# taz.de -- Vergesellschaftungsgesetz in Berlin: Niemand hat die Absicht zu enteignen
> Die Koalition legt Vergesellschaftungsrahmengesetz vor. SPD nennt es
> „historisch“, CDU und DWE sind sich einig: Enteignungen sollen damit
> verhindert werden.
(IMG) Bild: Bis zur Enteignungsparty dauert es noch. Demonstration von Deutsche Wohnen enteignen im Juni 2025
Mehr als vier Jahre nach dem erfolgreichen Volksentscheid Deutsche Wohnen &
Co enteignen haben CDU und SPD ihre Antwort auf den mehrheitlichen Wunsch
der Berliner:innen vorgelegt: Am Donnerstag wird ihr Entwurf für ein
Vergesellschaftungsrahmengesetz ins Parlament eingebracht.
Vergesellschaftet werden soll mit dem neuen Gesetz jedoch nicht, überhaupt
hat es keinerlei praktische Folgen.
Die acht Paragrafen des Gesetzes konkretisieren knapp, was im Kern schon in
Artikel 15 des Grundgesetzes zu lesen ist, der grundsätzlich die
Vergesellschaftung von Wirtschaftszweigen erlaubt.
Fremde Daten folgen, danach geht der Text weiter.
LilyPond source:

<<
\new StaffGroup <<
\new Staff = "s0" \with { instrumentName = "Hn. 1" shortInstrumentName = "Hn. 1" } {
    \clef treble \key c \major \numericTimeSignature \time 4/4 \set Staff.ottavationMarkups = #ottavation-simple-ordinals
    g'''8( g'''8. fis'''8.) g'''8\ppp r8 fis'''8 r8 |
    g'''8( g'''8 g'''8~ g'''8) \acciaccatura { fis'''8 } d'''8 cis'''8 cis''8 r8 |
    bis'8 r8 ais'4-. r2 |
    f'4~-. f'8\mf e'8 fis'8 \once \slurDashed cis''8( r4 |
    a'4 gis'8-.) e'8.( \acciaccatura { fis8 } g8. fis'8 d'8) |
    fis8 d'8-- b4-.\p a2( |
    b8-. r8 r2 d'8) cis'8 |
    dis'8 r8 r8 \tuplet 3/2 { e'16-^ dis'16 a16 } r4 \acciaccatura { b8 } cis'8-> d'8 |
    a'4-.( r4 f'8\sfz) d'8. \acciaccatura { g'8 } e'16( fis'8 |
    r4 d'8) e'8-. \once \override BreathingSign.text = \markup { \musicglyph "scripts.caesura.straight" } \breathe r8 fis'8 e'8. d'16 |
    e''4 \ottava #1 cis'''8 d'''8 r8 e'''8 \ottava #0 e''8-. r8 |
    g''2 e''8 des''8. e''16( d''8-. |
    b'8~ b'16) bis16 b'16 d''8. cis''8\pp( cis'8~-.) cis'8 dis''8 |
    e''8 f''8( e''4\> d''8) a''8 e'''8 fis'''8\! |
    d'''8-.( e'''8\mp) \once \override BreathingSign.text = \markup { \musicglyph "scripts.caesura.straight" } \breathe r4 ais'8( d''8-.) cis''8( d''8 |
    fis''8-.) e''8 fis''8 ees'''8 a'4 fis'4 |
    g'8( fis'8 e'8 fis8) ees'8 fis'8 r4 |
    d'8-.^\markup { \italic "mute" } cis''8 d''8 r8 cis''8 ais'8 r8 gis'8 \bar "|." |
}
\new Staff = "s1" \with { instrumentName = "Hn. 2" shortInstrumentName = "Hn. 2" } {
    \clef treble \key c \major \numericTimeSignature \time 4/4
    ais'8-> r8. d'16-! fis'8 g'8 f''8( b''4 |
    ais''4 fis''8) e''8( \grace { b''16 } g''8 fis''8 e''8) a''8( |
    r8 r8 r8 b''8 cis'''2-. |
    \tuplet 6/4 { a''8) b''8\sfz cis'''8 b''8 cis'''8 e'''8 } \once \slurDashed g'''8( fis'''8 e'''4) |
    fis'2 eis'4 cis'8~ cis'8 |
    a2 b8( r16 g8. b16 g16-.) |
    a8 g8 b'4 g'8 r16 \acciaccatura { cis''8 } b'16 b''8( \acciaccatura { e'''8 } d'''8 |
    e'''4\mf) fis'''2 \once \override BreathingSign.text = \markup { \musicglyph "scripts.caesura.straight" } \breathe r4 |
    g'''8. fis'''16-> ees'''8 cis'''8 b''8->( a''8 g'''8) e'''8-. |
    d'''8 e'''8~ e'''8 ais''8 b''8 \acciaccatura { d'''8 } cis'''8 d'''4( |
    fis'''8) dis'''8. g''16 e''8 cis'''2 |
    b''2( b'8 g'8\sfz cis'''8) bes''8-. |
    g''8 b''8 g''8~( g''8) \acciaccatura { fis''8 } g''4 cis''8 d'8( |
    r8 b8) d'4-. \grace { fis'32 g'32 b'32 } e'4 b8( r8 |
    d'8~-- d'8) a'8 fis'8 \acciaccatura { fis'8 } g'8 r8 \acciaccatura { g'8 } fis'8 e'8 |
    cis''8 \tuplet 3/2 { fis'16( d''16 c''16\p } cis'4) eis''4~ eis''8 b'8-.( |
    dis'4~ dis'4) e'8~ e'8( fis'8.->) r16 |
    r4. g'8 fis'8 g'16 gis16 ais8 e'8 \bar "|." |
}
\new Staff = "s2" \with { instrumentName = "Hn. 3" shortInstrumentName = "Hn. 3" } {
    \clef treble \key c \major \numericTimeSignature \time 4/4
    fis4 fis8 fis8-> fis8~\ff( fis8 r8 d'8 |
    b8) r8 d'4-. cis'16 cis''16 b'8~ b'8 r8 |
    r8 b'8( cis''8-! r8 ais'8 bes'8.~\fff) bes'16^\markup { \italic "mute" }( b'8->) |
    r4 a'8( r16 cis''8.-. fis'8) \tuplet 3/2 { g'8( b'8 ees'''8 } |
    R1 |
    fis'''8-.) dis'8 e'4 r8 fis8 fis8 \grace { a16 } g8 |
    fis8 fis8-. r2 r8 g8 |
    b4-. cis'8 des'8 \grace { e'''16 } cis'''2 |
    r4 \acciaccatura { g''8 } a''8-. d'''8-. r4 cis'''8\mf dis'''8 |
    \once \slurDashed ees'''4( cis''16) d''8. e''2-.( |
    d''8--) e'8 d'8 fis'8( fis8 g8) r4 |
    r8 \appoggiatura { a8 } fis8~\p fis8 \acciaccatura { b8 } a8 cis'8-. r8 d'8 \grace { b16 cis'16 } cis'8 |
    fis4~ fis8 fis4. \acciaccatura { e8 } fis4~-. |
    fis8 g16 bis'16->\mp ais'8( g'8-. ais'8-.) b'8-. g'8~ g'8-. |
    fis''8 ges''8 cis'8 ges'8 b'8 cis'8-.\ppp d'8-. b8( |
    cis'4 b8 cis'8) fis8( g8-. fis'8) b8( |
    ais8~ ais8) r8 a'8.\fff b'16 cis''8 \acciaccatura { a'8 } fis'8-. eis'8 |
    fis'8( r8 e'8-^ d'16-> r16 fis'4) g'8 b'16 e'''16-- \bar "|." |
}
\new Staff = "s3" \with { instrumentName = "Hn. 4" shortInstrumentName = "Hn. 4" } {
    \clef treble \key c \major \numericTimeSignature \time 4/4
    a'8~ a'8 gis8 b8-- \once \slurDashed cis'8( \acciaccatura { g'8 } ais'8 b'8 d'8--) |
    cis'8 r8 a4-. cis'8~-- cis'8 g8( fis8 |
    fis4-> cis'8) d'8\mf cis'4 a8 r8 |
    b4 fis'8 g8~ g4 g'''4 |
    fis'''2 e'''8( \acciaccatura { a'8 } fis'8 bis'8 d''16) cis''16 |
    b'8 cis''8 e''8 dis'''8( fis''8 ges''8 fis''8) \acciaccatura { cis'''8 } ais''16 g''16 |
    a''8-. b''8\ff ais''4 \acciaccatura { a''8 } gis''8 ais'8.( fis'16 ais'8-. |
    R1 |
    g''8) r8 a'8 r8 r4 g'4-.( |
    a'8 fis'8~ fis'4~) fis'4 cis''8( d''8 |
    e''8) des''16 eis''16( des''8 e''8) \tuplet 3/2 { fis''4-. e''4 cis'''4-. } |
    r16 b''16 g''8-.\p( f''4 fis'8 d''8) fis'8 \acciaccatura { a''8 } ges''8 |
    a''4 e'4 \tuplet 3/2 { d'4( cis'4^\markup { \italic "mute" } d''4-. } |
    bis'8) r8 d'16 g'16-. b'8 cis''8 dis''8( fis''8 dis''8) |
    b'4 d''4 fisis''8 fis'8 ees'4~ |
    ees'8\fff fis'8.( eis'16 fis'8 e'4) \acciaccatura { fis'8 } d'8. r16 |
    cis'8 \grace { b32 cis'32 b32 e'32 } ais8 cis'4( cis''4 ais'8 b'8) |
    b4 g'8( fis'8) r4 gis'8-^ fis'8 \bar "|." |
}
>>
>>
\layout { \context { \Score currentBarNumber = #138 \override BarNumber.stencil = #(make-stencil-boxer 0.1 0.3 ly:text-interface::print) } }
So wird im Entwurf etwa
die grundsätzliche Legitimität von Vergesellschaftung dahingehend
konkretisiert, dass so ein „allgemeines Versorgungsinteresse breiter
Schichten der Bevölkerung“ sichergestellt werden soll. Der Zweck der
Vergesellschaftung wird so definiert, dass diese ein „Missverhältnis
zwischen dem festgestellten Versorgungsinteresse der Allgemeinheit und der
Versorgungssicherheit beseitigen“ solle.
Die Handschrift der CDU zeigt sich vor allem darin, dass ein großer Fokus
auf die Prüfung der Verhältnismäßigkeit gelegt wird. So soll als
Voraussetzung der Vergesellschaftung festgehalten werden, dass das Ziel der
Gemeinwirtschaft nicht auf andere Wege erreicht werden kann und dass diese
„die Leistungsfähigkeit des Landeshaushalts“ nicht auf Dauer erheblich
einschränken darf. Zur Höhe der Entschädigung bei Enteignungen heißt es,
nötig sei eine „Gesamtschau“, bei der „alle unmittelbaren und mittelbaren
wirtschaftlichen Folgen der Vergesellschaftung betrachtet werden“. Als
„Ausgangspunkt“ wird der Verkehrswert der enteigneten Wirtschaftsobjekte
genannt.
Das Gesetz ist ein Kompromiss zwischen der CDU, die eine Vergesellschaftung
insbesondere von Wohnraum rundherum ablehnt, und der SPD, in der es
zumindest in Teilen Sympathien für Vergesellschaftung gibt. Das
Rahmengesetz war im Koalitionsvertrag vereinbart worden. Ob das Gesetz nun
als mögliche Vorarbeit für spätere Vergesellschaftungen zu betrachten ist
oder solchen Debatten ein Ende setzt, ist allerdings auch nach
Veröffentlichung zwischen den beiden Parteien umstritten.
## Ende oder Anfang?
So betonte der CDU-Fraktionsvorsitzende Dirk Stettner am Mittwoch gegenüber
der taz: „Das Gesetz ermöglicht keine Enteignung.“ Stattdessen schütze es
„den Berliner Haushalt vor milliardenschweren Abenteuern“. Im Gesetz seien
die Voraussetzungen „so eng definiert“, „dass nur echte, klar belegbare
Ausnahmefälle infrage kommen“. Verankert worden sei, dass jede
Vergesellschaftung fair entschädigt werden muss, „und zwar auf Basis des
Verkehrswerts“. Inwiefern das mit dem Gesetzestext vereinbar ist, nach dem
der Verkehrswert nur der Ausgangspunkt der Entschädigungshöhe sein soll,
ließ er offen.
In Artikel 14 Grundgesetz, der die Möglichkeit von Enteignungen zum Wohle
der Allgemeinheit regelt, heißt es, dass eine Entschädigung nach einer
„Abwägung der Interessen der Allgemeinheit und der Beteiligten“ erfolgen
muss. Auch die vom Senat beauftrage Expertenkommission war zu dem Schluss
gekommen, dass für die beabsichtigte Vergesellschaftung von etwa 220.000
Wohnungen privater Konzerne nicht der Verkehrswert zu zahlen sei.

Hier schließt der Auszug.